• [WHAT TO PRODUCE]:
Exclude the pictures from your copy, and reproduce each entry below verbatim.

[Stored dataset items]
###

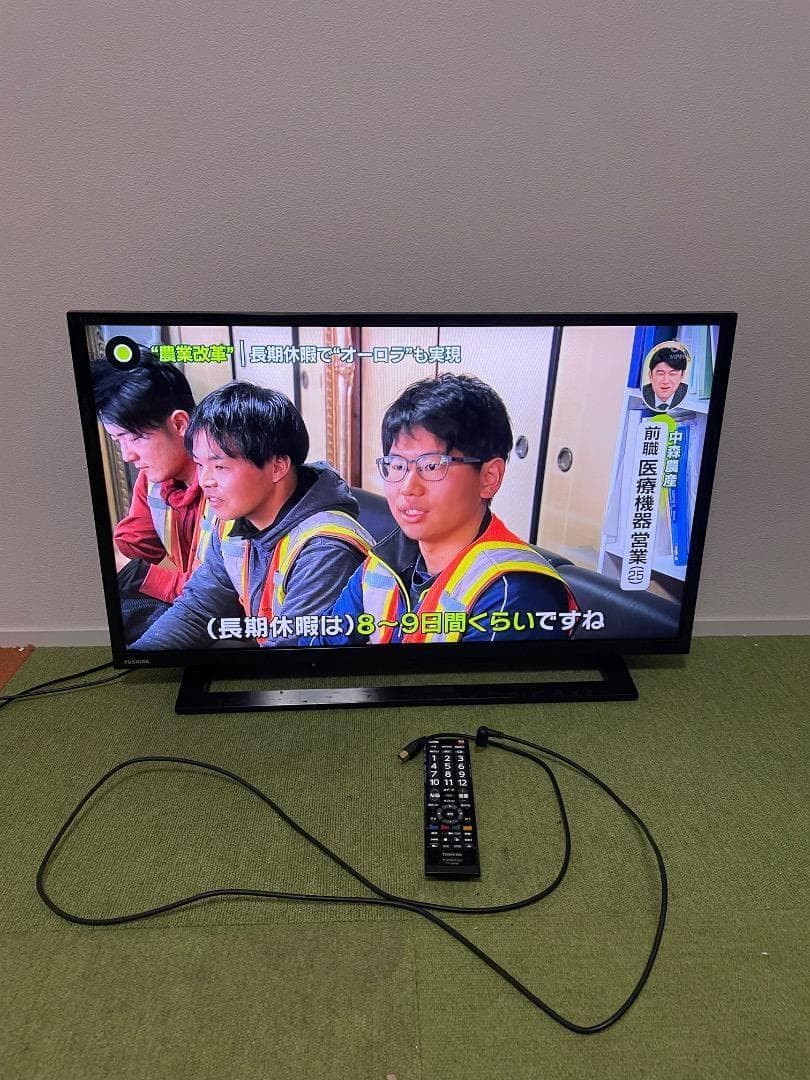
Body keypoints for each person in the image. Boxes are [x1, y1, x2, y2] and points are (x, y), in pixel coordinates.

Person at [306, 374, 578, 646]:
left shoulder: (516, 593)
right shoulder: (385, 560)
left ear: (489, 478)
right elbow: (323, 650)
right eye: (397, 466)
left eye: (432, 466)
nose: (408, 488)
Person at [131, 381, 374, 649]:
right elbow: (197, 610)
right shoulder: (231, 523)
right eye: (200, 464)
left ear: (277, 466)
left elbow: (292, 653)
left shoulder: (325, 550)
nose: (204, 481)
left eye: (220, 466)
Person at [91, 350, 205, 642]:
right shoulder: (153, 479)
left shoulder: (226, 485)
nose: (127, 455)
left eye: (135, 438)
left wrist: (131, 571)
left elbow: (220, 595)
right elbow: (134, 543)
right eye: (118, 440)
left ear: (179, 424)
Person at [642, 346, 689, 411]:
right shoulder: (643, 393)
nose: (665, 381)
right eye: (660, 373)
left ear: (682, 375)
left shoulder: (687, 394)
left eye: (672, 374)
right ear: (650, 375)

###

• [EXPECTED ANSWER]:
Body keypoints for each person in the image. Boxes are [x1, y1, x2, y2] and points are (x, y), in pixel coordinates.

Person at [306, 374, 578, 646]:
left shoulder: (516, 593)
right shoulder: (385, 560)
left ear: (489, 478)
right elbow: (323, 650)
right eye: (397, 466)
left eye: (432, 466)
nose: (408, 488)
Person at [131, 381, 374, 649]:
right elbow: (197, 610)
right shoulder: (231, 523)
right eye: (200, 464)
left ear: (277, 466)
left elbow: (292, 653)
left shoulder: (325, 550)
nose: (204, 481)
left eye: (220, 466)
Person at [91, 350, 205, 642]:
right shoulder: (153, 479)
left shoulder: (226, 485)
nose: (127, 455)
left eye: (135, 438)
left wrist: (131, 571)
left elbow: (220, 595)
right elbow: (134, 543)
right eye: (118, 440)
left ear: (179, 424)
Person at [642, 346, 689, 411]:
right shoulder: (643, 393)
nose: (665, 381)
right eye: (660, 373)
left ear: (682, 375)
left shoulder: (687, 394)
left eye: (672, 374)
right ear: (650, 375)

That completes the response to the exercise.